The mean score is computed by adding the item responses for a particular
subscale, and then dividing by the number of completed items. The mean score
can range from 1 through 4, and higher scores indicate a greater potential to
foster. So, for example, a score of 3 indicates that, on average, the worker or
applicant answered "agree" (or "disagree", in the case of a reverse scored
items) to the statements measuring that particular dimension.
Mean scores give a general impression of a person's potential to foster using
the intuitively understandable disagreement/agreement scale used to rate the
individual items. They're also used to derive the normative scores discussed
below. In addition, mean scores, not normative scores, should be used to
summarize scores for groups of applicants or for research purposes.
Percentile ranks
The percentile rank indicates the percentage of people in the normative sample
who are at or below the mean score. A higher percentile rank suggests greater
fostering potential, relative to those in the normative sample. For example,
someone with a mean score corresponding to a percentile rank of 75 scored
higher than 75% of the people in the normative sample; someone with a mean
score corresponding to a percentile rank of 25 scored higher than only 25% of
those in the normative sample.
In making decisions about strengths and areas for development and support we
suggest you consider someone with a percentile rank greater than 75 as having a
special strength in a particular area, and someone with a percentile rank below
25 as needing further development and support in that area. However, note that
the probability of misclassification is high for applicants with scores close
to the margins of each category (e.g., someone with a percentile rank from 23
to 27 or from 73 to 77). When this happens be very cautious about classifying
someone in one category or the other, or don't classify him or her at all.
Percentile ranks simply tell us whether someone is higher or lower than someone
else, but not by how much. Small differences in the potential to foster can
lead to large differences in percentile ranks and visa versa. Typically a
change over time or a difference between people with percentile ranks of 5 and
10 is much greater than a difference of 50 and 55. So, percentile ranks
shouldn't be used to determine the amount of change over time, differences
among people, or differences among subscales for a particular person.

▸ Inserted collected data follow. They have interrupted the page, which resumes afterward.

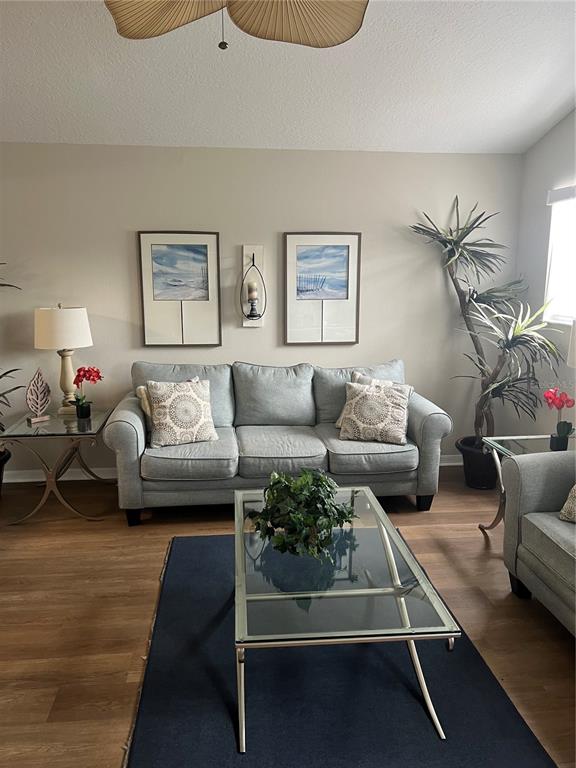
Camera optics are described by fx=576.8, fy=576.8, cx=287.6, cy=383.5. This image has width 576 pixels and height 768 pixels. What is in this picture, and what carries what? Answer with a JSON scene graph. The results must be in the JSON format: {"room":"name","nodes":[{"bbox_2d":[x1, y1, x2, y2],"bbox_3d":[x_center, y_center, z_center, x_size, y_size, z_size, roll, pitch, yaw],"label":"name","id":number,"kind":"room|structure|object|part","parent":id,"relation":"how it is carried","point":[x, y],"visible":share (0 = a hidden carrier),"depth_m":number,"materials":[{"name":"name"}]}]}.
{"room":"living room","nodes":[
{"label":"living room","id":0,"kind":"room"},
{"bbox_2d":[0,143,523,476],"bbox_3d":[-0.847,-0.504,4.379,5.422,2.475,0.146,-1,11,-6],"label":"back wall","id":1,"kind":"structure","parent":0,"point":[128,239],"depth_m":4.27,"materials":[{"name":"paint"}]},
{"bbox_2d":[137,231,220,347],"bbox_3d":[-0.794,-0.692,4.272,0.571,0.856,0.033,-1,11,-6],"label":"framed picture","id":2,"kind":"object","parent":1,"relation":"attached to","point":[206,249],"visible":0.99,"depth_m":4.26},
{"bbox_2d":[0,455,461,482],"bbox_3d":[-0.686,0.679,4.553,5.139,0.090,0.018,-1,11,-6],"label":"baseboard","id":3,"kind":"structure","parent":1,"relation":"attached to","point":[18,473],"depth_m":4.46,"materials":[{"name":"white paint"}]},
{"bbox_2d":[240,245,266,326],"bbox_3d":[-0.256,-0.720,4.272,0.200,0.596,0.172,-1,11,-6],"label":"wall sconce","id":4,"kind":"object","parent":1,"relation":"attached to","point":[258,250],"visible":0.95,"depth_m":4.30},
{"bbox_2d":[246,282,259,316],"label":"candle","id":5,"kind":"object","parent":4,"relation":"on","point":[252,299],"visible":0.98,"depth_m":4.23,"materials":[{"name":"beige wax"}]},
{"bbox_2d":[283,232,361,346],"bbox_3d":[0.257,-0.711,4.375,0.577,0.858,0.032,-1,11,-6],"label":"framed picture","id":6,"kind":"object","parent":1,"relation":"attached to","point":[301,250],"visible":0.99,"depth_m":4.37},
{"bbox_2d":[0,466,575,767],"bbox_3d":[-0.473,1.299,1.799,5.823,0.101,5.945,-1,11,-6],"label":"floor","id":7,"kind":"structure","parent":0,"point":[478,544],"depth_m":2.73,"materials":[{"name":"brown wood"}]},
{"bbox_2d":[0,448,10,493],"bbox_3d":[-2.144,0.664,4.011,0.390,0.328,0.391,-1,11,-6],"label":"plant pot","id":8,"kind":"object","parent":7,"relation":"on","point":[3,462],"visible":0.89,"depth_m":4.03,"materials":[{"name":"black"}]},
{"bbox_2d":[0,262,23,433],"bbox_3d":[-2.178,-0.123,3.825,0.914,1.838,0.906,-1,11,-6],"label":"plant","id":9,"kind":"object","parent":8,"relation":"in","point":[16,388],"visible":0.91,"depth_m":3.98,"materials":[{"name":"green plant"}]},
{"bbox_2d":[1,405,116,522],"bbox_3d":[-1.520,0.535,3.944,0.630,0.608,0.695,-1,11,-6],"label":"side table","id":10,"kind":"object","parent":7,"relation":"on","point":[84,433],"visible":0.87,"depth_m":3.73,"materials":[{"name":"clear glass"}]},
{"bbox_2d":[25,368,51,423],"bbox_3d":[-1.675,0.071,3.859,0.084,0.360,0.171,10,15,42],"label":"leaf sculpture","id":11,"kind":"object","parent":10,"relation":"on","point":[38,400],"visible":0.99,"depth_m":3.85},
{"bbox_2d":[33,304,92,415],"bbox_3d":[-1.553,-0.173,4.008,0.381,0.771,0.380,-1,11,-6],"label":"table lamp","id":12,"kind":"object","parent":10,"relation":"on","point":[70,367],"visible":0.98,"depth_m":3.85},
{"bbox_3d":[-1.569,-0.384,3.995,0.441,0.275,0.406,1,11,6],"label":"drum shade","id":13,"kind":"part","parent":12,"relation":"part of","materials":[{"name":"fabric"}]},
{"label":"lamp base","id":14,"kind":"part","parent":12,"relation":"part of","materials":[{"name":"beige ceramic"}]},
{"bbox_2d":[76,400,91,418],"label":"flower pot","id":15,"kind":"object","parent":10,"relation":"on","point":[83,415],"visible":0.95,"depth_m":3.96,"materials":[{"name":"black"}]},
{"bbox_2d":[71,365,101,418],"bbox_3d":[-1.385,0.053,3.936,0.223,0.356,0.186,6,12,27],"label":"red orchid","id":16,"kind":"object","parent":10,"relation":"on","point":[94,379],"visible":0.99,"depth_m":3.91,"materials":[{"name":"red plant"}]},
{"bbox_2d":[104,357,452,527],"bbox_3d":[-0.058,0.341,4.040,2.212,0.941,0.926,-1,11,-6],"label":"sofa","id":17,"kind":"object","parent":7,"relation":"on","point":[124,431],"visible":0.91,"depth_m":3.73,"materials":[{"name":"grey fabric"}]},
{"bbox_2d":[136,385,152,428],"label":"throw pillow","id":18,"kind":"object","parent":17,"relation":"on","point":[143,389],"visible":0.37,"depth_m":3.83,"materials":[{"name":"beige fabric"}]},
{"bbox_2d":[146,378,218,448],"bbox_3d":[-0.697,0.181,3.783,0.451,0.421,0.258,-4,12,-22],"label":"throw pillow","id":19,"kind":"object","parent":17,"relation":"on","point":[174,397],"visible":1,"depth_m":3.71,"materials":[{"name":"fabric"}]},
{"bbox_2d":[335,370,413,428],"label":"throw pillow","id":20,"kind":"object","parent":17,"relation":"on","point":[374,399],"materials":[{"name":"beige fabric"}]},
{"bbox_2d":[338,381,411,443],"bbox_3d":[0.581,0.185,3.875,0.475,0.386,0.244,3,11,14],"label":"throw pillow","id":21,"kind":"object","parent":17,"relation":"on","point":[363,397],"visible":1,"depth_m":3.81,"materials":[{"name":"fabric"}]},
{"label":"sofa leg","id":22,"kind":"part","parent":17,"relation":"part of","materials":[{"name":"black wood"}]},
{"bbox_2d":[123,530,554,767],"bbox_3d":[0.097,1.139,2.346,1.392,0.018,2.255,-1,11,-6],"label":"rug","id":23,"kind":"object","parent":7,"relation":"on","point":[182,541],"visible":0.82,"depth_m":2.15,"materials":[{"name":"carpet"}]},
{"bbox_2d":[232,483,457,750],"bbox_3d":[0.142,0.875,2.434,0.743,0.442,1.196,-1,11,-6],"label":"coffee table","id":24,"kind":"object","parent":23,"relation":"on","point":[388,547],"visible":0.91,"depth_m":2.06,"materials":[{"name":"clear glass"}]},
{"bbox_2d":[249,469,356,558],"bbox_3d":[0.065,0.509,2.390,0.468,0.331,0.487,-1,11,-6],"label":"potted plant","id":25,"kind":"object","parent":24,"relation":"on","point":[322,478],"visible":0.99,"depth_m":2.31,"materials":[{"name":"green plant"}]},
{"bbox_2d":[455,435,498,489],"bbox_3d":[1.469,0.601,4.338,0.380,0.318,0.384,-1,11,-6],"label":"plant pot","id":26,"kind":"object","parent":7,"relation":"on","point":[470,471],"visible":0.68,"depth_m":4.21,"materials":[{"name":"black plastic"}]},
{"bbox_2d":[408,195,563,444],"bbox_3d":[1.391,-0.338,4.118,0.985,1.951,0.998,-1,11,-6],"label":"tall plant","id":27,"kind":"object","parent":26,"relation":"in","point":[464,236],"visible":0.91,"depth_m":4.10,"materials":[{"name":"green plant"}]},
{"bbox_2d":[478,434,575,531],"bbox_3d":[1.506,0.663,3.304,0.612,0.581,0.593,-1,11,-6],"label":"glass side table","id":28,"kind":"object","parent":7,"relation":"on","point":[515,438],"visible":0.39,"depth_m":3.39,"materials":[{"name":"clear glass"}]},
{"bbox_2d":[542,387,575,450],"bbox_3d":[1.559,0.204,3.312,0.181,0.361,0.182,6,13,28],"label":"orchid","id":29,"kind":"object","parent":28,"relation":"on","point":[560,438],"visible":0.98,"depth_m":3.29,"materials":[{"name":"plant"}]},
{"bbox_2d":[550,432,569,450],"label":"flower pot","id":30,"kind":"object","parent":28,"relation":"on","point":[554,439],"visible":0.83,"depth_m":3.28,"materials":[{"name":"black"}]},
{"bbox_2d":[567,318,575,367],"bbox_3d":[1.677,-0.008,3.074,0.381,0.713,0.374,-1,11,-6],"label":"table lamp","id":31,"kind":"object","parent":28,"relation":"on","point":[575,338],"visible":1,"depth_m":3.07,"materials":[{"name":"white"}]},
{"bbox_2d":[501,448,575,634],"bbox_3d":[1.601,0.736,2.077,0.891,0.906,1.893,-1,11,-6],"label":"armchair","id":32,"kind":"object","parent":7,"relation":"on","point":[526,476],"visible":1,"depth_m":2.67,"materials":[{"name":"grey fabric"}]},
{"bbox_2d":[559,484,575,522],"bbox_3d":[1.436,0.478,2.504,0.239,0.390,0.493,-5,12,-24],"label":"throw pillow","id":33,"kind":"object","parent":32,"relation":"on","point":[575,499],"visible":1,"depth_m":2.63,"materials":[{"name":"beige fabric"}]},
{"bbox_2d":[0,0,575,152],"bbox_3d":[-0.405,-1.536,1.776,5.711,0.155,5.320,-1,11,-6],"label":"ceiling","id":34,"kind":"structure","parent":0,"point":[382,144],"depth_m":3.23,"materials":[{"name":"white paint"}]},
{"bbox_2d":[103,0,369,49],"bbox_3d":[-0.179,-1.347,1.813,1.131,0.542,1.139,7,13,31],"label":"ceiling fan","id":35,"kind":"object","parent":34,"relation":"hanging from","point":[155,29],"visible":0.98,"depth_m":2.07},
{"bbox_2d":[511,109,575,436],"bbox_3d":[2.180,-0.418,1.797,0.148,3.348,5.617,-1,11,-6],"label":"right wall","id":36,"kind":"structure","parent":0,"point":[564,123],"depth_m":4.17,"materials":[{"name":"white paint"}]},
{"bbox_2d":[543,183,575,325],"bbox_3d":[1.966,-0.772,3.455,0.125,0.923,1.383,-1,11,-6],"label":"window","id":37,"kind":"structure","parent":36,"relation":"in","point":[553,218],"depth_m":3.97,"materials":[{"name":"white"}]},
{"bbox_2d":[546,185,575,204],"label":"window blind","id":38,"kind":"object","parent":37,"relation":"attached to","point":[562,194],"visible":0.99,"depth_m":3.85,"materials":[{"name":"white"}]}
]}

Do not confuse percentile ranks with percentage correct, a type of raw score
most often reported for tests. Percentage correct indicates the percentage of
items on a test that were answered correctly. Percentile ranks refer to the
percentage of people in a normative sample who are at or below a given raw
score.
T-scores
Higher T-scores represent greater fostering potential, relative to those in the
normative sample. T-scores below 50 indicate less than average potential, and
T-scores greater than 50 indicate greater than average potential. Someone with
a T-score below 50 scored below the mean of the normative sample, someone with
a T-score of 50 scored at the mean, and someone with a T-score above 50 scored
above the mean.
All measuring tools have some measurement error. For example, think about
weighing yourself on a bathroom scale several times in one day and each time
getting slightly different results, all of which are pretty close to your true
weight that day. The score report presents standard error notations
to illustrate the range in which each true T-score probably falls, with the
obtained score in the middle.
The error notations can be used to examine differences among people (e.g., a
worker and a foster mother applicant), or differences among subscales for a
person. When two error ranges overlap it suggests that the true scores aren't
really that different, but when they don't overlap it suggests a genuine
difference. This is how you can tell if there are genuine differences between
subscale scores for a person, or differences between, say, a worker and a
foster mother on one of the CFAI subscales.